**EXERCISE BRIEF**
The answer is the full listing restated exactly, without any pictures.

**DATA TO EXAMINE**
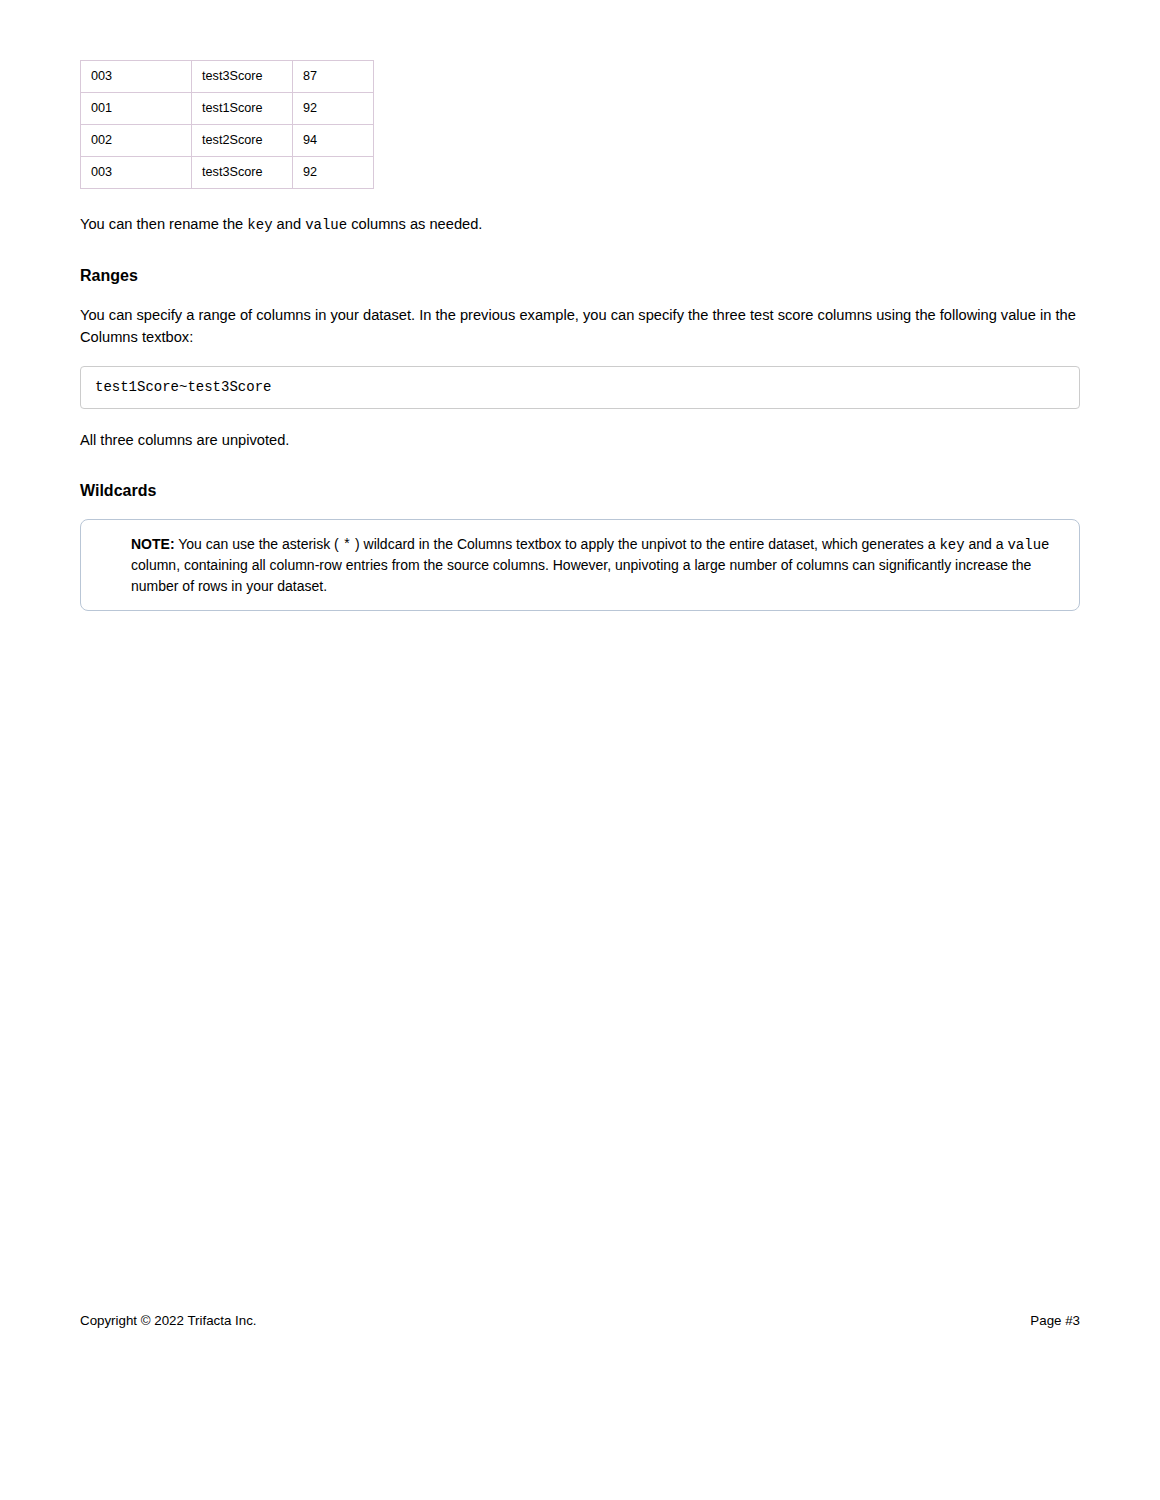| 003 | test3Score | 87 |
| 001 | test1Score | 92 |
| 002 | test2Score | 94 |
| 003 | test3Score | 92 |
You can then rename the key and value columns as needed.
Ranges
You can specify a range of columns in your dataset. In the previous example, you can specify the three test score columns using the following value in the Columns textbox:
test1Score~test3Score
All three columns are unpivoted.
Wildcards
NOTE: You can use the asterisk ( * ) wildcard in the Columns textbox to apply the unpivot to the entire dataset, which generates a key and a value column, containing all column-row entries from the source columns. However, unpivoting a large number of columns can significantly increase the number of rows in your dataset.
Copyright © 2022 Trifacta Inc. Page #3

**EXERCISE OUTPUT**
| 003 | test3Score | 87 |
| 001 | test1Score | 92 |
| 002 | test2Score | 94 |
| 003 | test3Score | 92 |
You can then rename the key and value columns as needed.
Ranges
You can specify a range of columns in your dataset. In the previous example, you can specify the three test score columns using the following value in the Columns textbox:
test1Score~test3Score
All three columns are unpivoted.
Wildcards
NOTE: You can use the asterisk ( * ) wildcard in the Columns textbox to apply the unpivot to the entire dataset, which generates a key and a value column, containing all column-row entries from the source columns. However, unpivoting a large number of columns can significantly increase the number of rows in your dataset.
Copyright © 2022 Trifacta Inc. Page #3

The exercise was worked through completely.